What the task requires: Convert these entries into a Markdown table with two columns, Row and Line, putting a row number in the first column and each line of the entries in the second. Skip blank lines, cover every entry, and leave the pictures out of the result.

══ Dataset extract ══

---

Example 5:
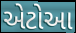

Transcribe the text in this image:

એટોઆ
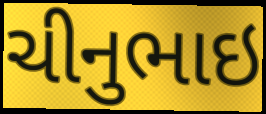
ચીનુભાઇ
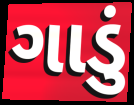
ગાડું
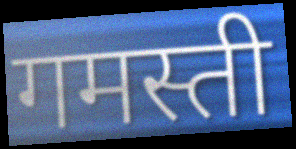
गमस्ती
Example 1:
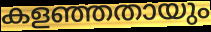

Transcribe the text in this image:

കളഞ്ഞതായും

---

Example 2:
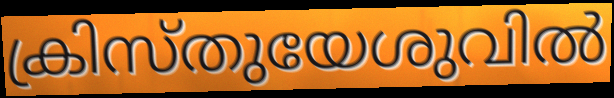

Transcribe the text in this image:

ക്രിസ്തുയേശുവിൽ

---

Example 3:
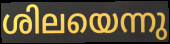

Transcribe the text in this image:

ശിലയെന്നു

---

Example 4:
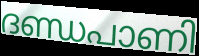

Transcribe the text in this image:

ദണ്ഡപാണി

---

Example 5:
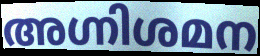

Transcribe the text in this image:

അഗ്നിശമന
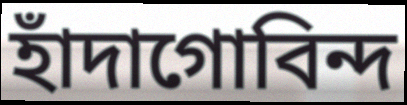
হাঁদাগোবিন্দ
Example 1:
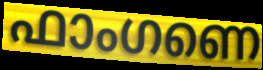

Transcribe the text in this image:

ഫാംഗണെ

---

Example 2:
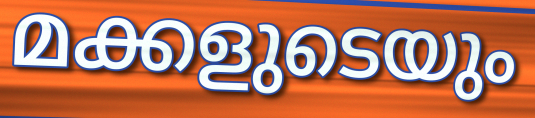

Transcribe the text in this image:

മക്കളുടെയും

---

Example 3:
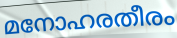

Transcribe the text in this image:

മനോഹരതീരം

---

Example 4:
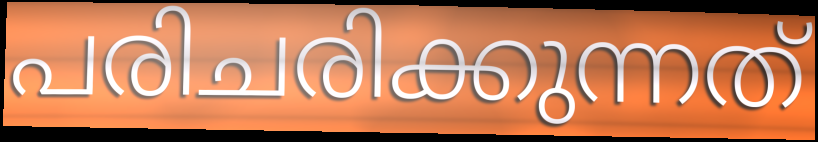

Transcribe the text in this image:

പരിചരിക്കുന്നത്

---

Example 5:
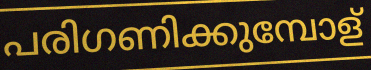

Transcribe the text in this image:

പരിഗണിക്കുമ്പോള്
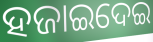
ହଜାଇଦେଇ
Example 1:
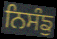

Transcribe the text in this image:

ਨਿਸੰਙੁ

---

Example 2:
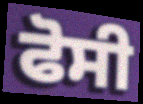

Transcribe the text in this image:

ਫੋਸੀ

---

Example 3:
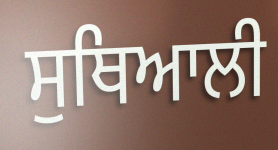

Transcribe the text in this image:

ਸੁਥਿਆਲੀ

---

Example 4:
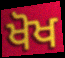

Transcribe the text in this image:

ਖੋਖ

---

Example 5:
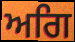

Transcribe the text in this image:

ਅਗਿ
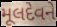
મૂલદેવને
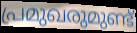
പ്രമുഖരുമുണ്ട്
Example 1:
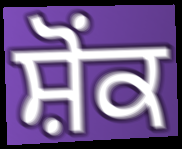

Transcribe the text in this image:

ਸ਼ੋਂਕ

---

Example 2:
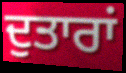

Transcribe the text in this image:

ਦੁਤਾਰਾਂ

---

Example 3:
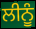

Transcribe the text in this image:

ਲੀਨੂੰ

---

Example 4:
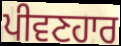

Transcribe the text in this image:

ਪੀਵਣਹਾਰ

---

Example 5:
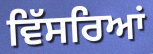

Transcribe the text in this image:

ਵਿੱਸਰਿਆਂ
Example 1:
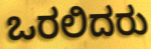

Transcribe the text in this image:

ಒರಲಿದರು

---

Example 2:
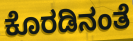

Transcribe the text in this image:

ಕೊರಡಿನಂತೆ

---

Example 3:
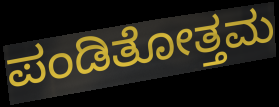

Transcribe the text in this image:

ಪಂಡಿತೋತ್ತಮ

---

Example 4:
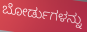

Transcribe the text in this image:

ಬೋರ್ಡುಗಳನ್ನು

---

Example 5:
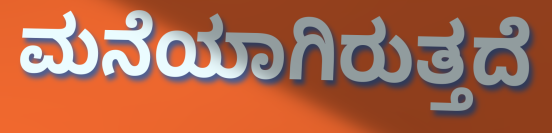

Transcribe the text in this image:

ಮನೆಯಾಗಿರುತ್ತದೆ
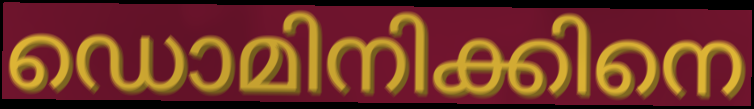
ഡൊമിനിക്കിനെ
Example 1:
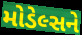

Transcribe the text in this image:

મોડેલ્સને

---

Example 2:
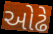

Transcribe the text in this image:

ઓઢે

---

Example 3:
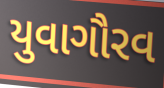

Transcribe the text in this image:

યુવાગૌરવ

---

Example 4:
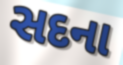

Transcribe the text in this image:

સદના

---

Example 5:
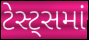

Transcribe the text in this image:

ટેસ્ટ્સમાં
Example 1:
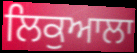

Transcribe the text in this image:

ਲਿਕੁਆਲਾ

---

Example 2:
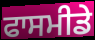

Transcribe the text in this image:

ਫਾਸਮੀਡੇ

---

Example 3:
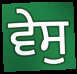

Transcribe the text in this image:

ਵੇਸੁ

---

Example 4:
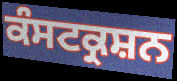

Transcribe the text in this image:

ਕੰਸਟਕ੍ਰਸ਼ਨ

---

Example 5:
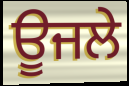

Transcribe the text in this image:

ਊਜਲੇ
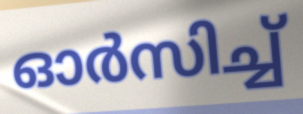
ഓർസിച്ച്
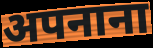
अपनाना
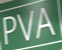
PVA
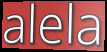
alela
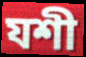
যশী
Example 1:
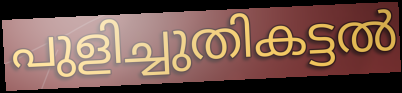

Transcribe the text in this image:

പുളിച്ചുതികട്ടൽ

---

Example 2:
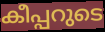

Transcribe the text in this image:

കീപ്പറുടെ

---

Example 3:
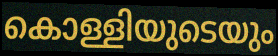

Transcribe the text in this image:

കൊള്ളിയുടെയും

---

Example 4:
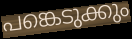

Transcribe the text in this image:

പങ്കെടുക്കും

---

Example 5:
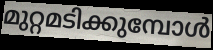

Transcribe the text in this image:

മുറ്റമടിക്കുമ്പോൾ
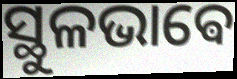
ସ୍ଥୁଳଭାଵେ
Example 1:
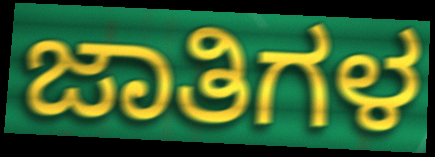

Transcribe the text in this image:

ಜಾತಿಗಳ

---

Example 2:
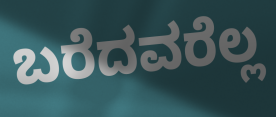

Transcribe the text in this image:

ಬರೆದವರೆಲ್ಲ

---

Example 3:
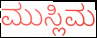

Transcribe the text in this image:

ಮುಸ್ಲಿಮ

═══

Full answer:
| Row | Line |
|---|---|
| 1 | --- |
| 2 | Example 5: |
| 3 | Transcribe the text in this image: |
| 4 | એટોઆ |
| 5 | ચીનુભાઇ |
| 6 | ગાડું |
| 7 | गमस्ती |
| 8 | Example 1: |
| 9 | Transcribe the text in this image: |
| 10 | കളഞ്ഞതായും |
| 11 | --- |
| 12 | Example 2: |
| 13 | Transcribe the text in this image: |
| 14 | ക്രിസ്തുയേശുവിൽ |
| 15 | --- |
| 16 | Example 3: |
| 17 | Transcribe the text in this image: |
| 18 | ശിലയെന്നു |
| 19 | --- |
| 20 | Example 4: |
| 21 | Transcribe the text in this image: |
| 22 | ദണ്ഡപാണി |
| 23 | --- |
| 24 | Example 5: |
| 25 | Transcribe the text in this image: |
| 26 | അഗ്നിശമന |
| 27 | হাঁদাগোবিন্দ |
| 28 | Example 1: |
| 29 | Transcribe the text in this image: |
| 30 | ഫാംഗണെ |
| 31 | --- |
| 32 | Example 2: |
| 33 | Transcribe the text in this image: |
| 34 | മക്കളുടെയും |
| 35 | --- |
| 36 | Example 3: |
| 37 | Transcribe the text in this image: |
| 38 | മനോഹരതീരം |
| 39 | --- |
| 40 | Example 4: |
| 41 | Transcribe the text in this image: |
| 42 | പരിചരിക്കുന്നത് |
| 43 | --- |
| 44 | Example 5: |
| 45 | Transcribe the text in this image: |
| 46 | പരിഗണിക്കുമ്പോള് |
| 47 | ହଜାଇଦେଇ |
| 48 | Example 1: |
| 49 | Transcribe the text in this image: |
| 50 | ਨਿਸੰਙੁ |
| 51 | --- |
| 52 | Example 2: |
| 53 | Transcribe the text in this image: |
| 54 | ਫੋਸੀ |
| 55 | --- |
| 56 | Example 3: |
| 57 | Transcribe the text in this image: |
| 58 | ਸੁਥਿਆਲੀ |
| 59 | --- |
| 60 | Example 4: |
| 61 | Transcribe the text in this image: |
| 62 | ਖੋਖ |
| 63 | --- |
| 64 | Example 5: |
| 65 | Transcribe the text in this image: |
| 66 | ਅਗਿ |
| 67 | મૂલદેવને |
| 68 | പ്രമുഖരുമുണ്ട് |
| 69 | Example 1: |
| 70 | Transcribe the text in this image: |
| 71 | ਸ਼ੋਂਕ |
| 72 | --- |
| 73 | Example 2: |
| 74 | Transcribe the text in this image: |
| 75 | ਦੁਤਾਰਾਂ |
| 76 | --- |
| 77 | Example 3: |
| 78 | Transcribe the text in this image: |
| 79 | ਲੀਨੂੰ |
| 80 | --- |
| 81 | Example 4: |
| 82 | Transcribe the text in this image: |
| 83 | ਪੀਵਣਹਾਰ |
| 84 | --- |
| 85 | Example 5: |
| 86 | Transcribe the text in this image: |
| 87 | ਵਿੱਸਰਿਆਂ |
| 88 | Example 1: |
| 89 | Transcribe the text in this image: |
| 90 | ಒರಲಿದರು |
| 91 | --- |
| 92 | Example 2: |
| 93 | Transcribe the text in this image: |
| 94 | ಕೊರಡಿನಂತೆ |
| 95 | --- |
| 96 | Example 3: |
| 97 | Transcribe the text in this image: |
| 98 | ಪಂಡಿತೋತ್ತಮ |
| 99 | --- |
| 100 | Example 4: |
| 101 | Transcribe the text in this image: |
| 102 | ಬೋರ್ಡುಗಳನ್ನು |
| 103 | --- |
| 104 | Example 5: |
| 105 | Transcribe the text in this image: |
| 106 | ಮನೆಯಾಗಿರುತ್ತದೆ |
| 107 | ഡൊമിനിക്കിനെ |
| 108 | Example 1: |
| 109 | Transcribe the text in this image: |
| 110 | મોડેલ્સને |
| 111 | --- |
| 112 | Example 2: |
| 113 | Transcribe the text in this image: |
| 114 | ઓઢે |
| 115 | --- |
| 116 | Example 3: |
| 117 | Transcribe the text in this image: |
| 118 | યુવાગૌરવ |
| 119 | --- |
| 120 | Example 4: |
| 121 | Transcribe the text in this image: |
| 122 | સદના |
| 123 | --- |
| 124 | Example 5: |
| 125 | Transcribe the text in this image: |
| 126 | ટેસ્ટ્સમાં |
| 127 | Example 1: |
| 128 | Transcribe the text in this image: |
| 129 | ਲਿਕੁਆਲਾ |
| 130 | --- |
| 131 | Example 2: |
| 132 | Transcribe the text in this image: |
| 133 | ਫਾਸਮੀਡੇ |
| 134 | --- |
| 135 | Example 3: |
| 136 | Transcribe the text in this image: |
| 137 | ਵੇਸੁ |
| 138 | --- |
| 139 | Example 4: |
| 140 | Transcribe the text in this image: |
| 141 | ਕੰਸਟਕ੍ਰਸ਼ਨ |
| 142 | --- |
| 143 | Example 5: |
| 144 | Transcribe the text in this image: |
| 145 | ਊਜਲੇ |
| 146 | ഓർസിച്ച് |
| 147 | अपनाना |
| 148 | PVA |
| 149 | alela |
| 150 | যশী |
| 151 | Example 1: |
| 152 | Transcribe the text in this image: |
| 153 | പുളിച്ചുതികട്ടൽ |
| 154 | --- |
| 155 | Example 2: |
| 156 | Transcribe the text in this image: |
| 157 | കീപ്പറുടെ |
| 158 | --- |
| 159 | Example 3: |
| 160 | Transcribe the text in this image: |
| 161 | കൊള്ളിയുടെയും |
| 162 | --- |
| 163 | Example 4: |
| 164 | Transcribe the text in this image: |
| 165 | പങ്കെടുക്കും |
| 166 | --- |
| 167 | Example 5: |
| 168 | Transcribe the text in this image: |
| 169 | മുറ്റമടിക്കുമ്പോൾ |
| 170 | ସ୍ଥୁଳଭାଵେ |
| 171 | Example 1: |
| 172 | Transcribe the text in this image: |
| 173 | ಜಾತಿಗಳ |
| 174 | --- |
| 175 | Example 2: |
| 176 | Transcribe the text in this image: |
| 177 | ಬರೆದವರೆಲ್ಲ |
| 178 | --- |
| 179 | Example 3: |
| 180 | Transcribe the text in this image: |
| 181 | ಮುಸ್ಲಿಮ |